** Opening SELECTED EXCERPT block **

But you should take a few extra seconds between points to gather yourself together and allow your opponent to wait a little and think.
I learned this lesson as a 19-year-old playing against an older, experienced player named Noel Brown, then ranked in the top 10 in the USA.
I won the first set playing well and was eager to start the second. But then everything started to take an awfully long time.
Noel walked very slowly and deliberately back into position after each point and sat down for the maximum allowable time on changeovers. Although it was only a few extra seconds, to me it seemed like an eternity.
I now felt like I was playing with a sack of cement on my back, and each point had to be slogged out separately, leading to a brutally difficult 12-10 second set.
Noel was a friend of mine, a great gentleman and a fair sportsman, so I had no hard feelings about his slow-down tactic. It was all within the rules and within reasonable limits.
Most importantly, though, I learned something from it that I later put to good use myself on countless occasions.
2. Toughen up after each lost point.
Another way of stopping your opponent from gaining momentum is to strengthen your resolve to win the next point after losing the previous point.
The great players naturally do this, and the weaker players naturally do the opposite.
For example, Jimmy Connors got more intense and tougher with each point he lost. So did Lleyton Hewitt at his peak, and Rafael Nadal does it now.
When they lost a point they redoubled their concentration and efforts to win the next one. And if they lost that one too, they stiffened their resolves still further on the following one.
In a sense they dug in their heels mentally with each point they lost in an effort to resist a downward slide. Against such players an opponent finds it very difficult to gather any momentum.
In contrast, when weaker players lose a point, they become more likely to lose the following one. Their resolve decreases slightly, they don't mentally dig in their heels, and their opponents are actually induced to gather momentum.
This is an unstable situation, and their opponents are likely to win streaks of points and games.

** Closing SELECTED EXCERPT block **

WHAT IS REQUIRED - Copy out the tennis passage word for word, beginning at the words "Another way of" and stopping after "do the opposite.".

** Opening DATA SECTION block **

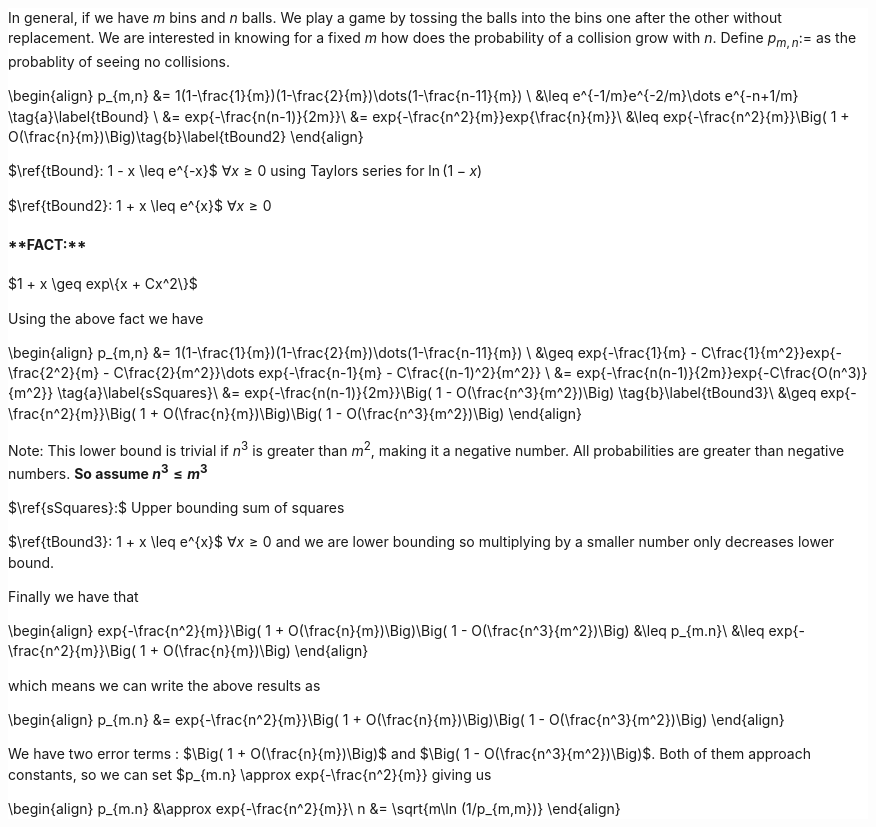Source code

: In general, if we have $m$ bins and $n$ balls. We play a game by tossing the balls into the bins one after the other without replacement. We are interested in knowing for a fixed $m$ how does the probability of a collision grow with $n$. Define $p_{m,n}:=$ as the probablity 
of seeing no collisions.

\begin{align}
p_{m,n} &= 1(1-\frac{1}{m})(1-\frac{2}{m})\dots(1-\frac{n-11}{m}) \\
&\leq e^{-1/m}e^{-2/m}\dots e^{-n+1/m} \tag{a}\label{tBound} \\
&= exp\{-\frac{n(n-1)}{2m}\}\\
&= exp\{-\frac{n^2}{m}\}exp\{\frac{n}{m}\}\\
&\leq exp\{-\frac{n^2}{m}\}\Big( 1 + O(\frac{n}{m})\Big)\tag{b}\label{tBound2}
\end{align}

$\ref{tBound}: 1 - x \leq e^{-x}$ $\forall x \geq 0$ using Taylors series for $\ln( 1-x)$

$\ref{tBound2}: 1 + x \leq e^{x}$ $\forall x \geq 0$

<div class="lemma">
<h4>**FACT:**</h4> $1 + x \geq exp\{x + Cx^2\}$
</div>

Using the above fact we have 

\begin{align}
p_{m,n} &= 1(1-\frac{1}{m})(1-\frac{2}{m})\dots(1-\frac{n-11}{m}) \\
&\geq exp\{-\frac{1}{m} - C\frac{1}{m^2}\}exp\{-\frac{2^2}{m} - C\frac{2}{m^2}\}\dots exp\{-\frac{n-1}{m} - C\frac{(n-1)^2}{m^2}\} \\
&= exp\{-\frac{n(n-1)}{2m}\}exp\{-C\frac{O(n^3)}{m^2}\} \tag{a}\label{sSquares}\\
&= exp\{-\frac{n(n-1)}{2m}\}\Big( 1 - O(\frac{n^3}{m^2})\Big) \tag{b}\label{tBound3}\\
&\geq exp\{-\frac{n^2}{m}\}\Big( 1 + O(\frac{n}{m})\Big)\Big( 1 - O(\frac{n^3}{m^2})\Big)
\end{align}

Note: This lower bound is trivial if $n^3$ is greater than $m^2$, making it a negative number. All probabilities are greater than negative numbers. 
**So assume $n^3 \leq m^3$**

$\ref{sSquares}:$ Upper bounding sum of squares

$\ref{tBound3}: 1 + x \leq e^{x}$ $\forall x \geq 0$ and we are lower bounding so multiplying by a smaller number only decreases lower bound.

Finally we have that 

\begin{align}
exp\{-\frac{n^2}{m}\}\Big( 1 + O(\frac{n}{m})\Big)\Big( 1 - O(\frac{n^3}{m^2})\Big) &\leq p_{m.n}\\
&\leq exp\{-\frac{n^2}{m}\}\Big( 1 + O(\frac{n}{m})\Big)
\end{align}

which means we can write the above results as 

\begin{align}
 p_{m.n} &= exp\{-\frac{n^2}{m}\}\Big( 1 + O(\frac{n}{m})\Big)\Big( 1 - O(\frac{n^3}{m^2})\Big)
\end{align}

We have two error terms : $\Big( 1 + O(\frac{n}{m})\Big)$ and $\Big( 1 - O(\frac{n^3}{m^2})\Big)$. Both of them approach constants, so we can set $p_{m.n} \approx exp\{-\frac{n^2}{m}\} giving us

\begin{align}
 p_{m.n} &\approx exp\{-\frac{n^2}{m}\}\\
 n &= \sqrt{m\ln (1/p_{m,m})}
\end{align}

** Closing DATA SECTION block **

ANSWER -
Another way of stopping your opponent from gaining momentum is to strengthen your resolve to win the next point after losing the previous point.
The great players naturally do this, and the weaker players naturally do the opposite.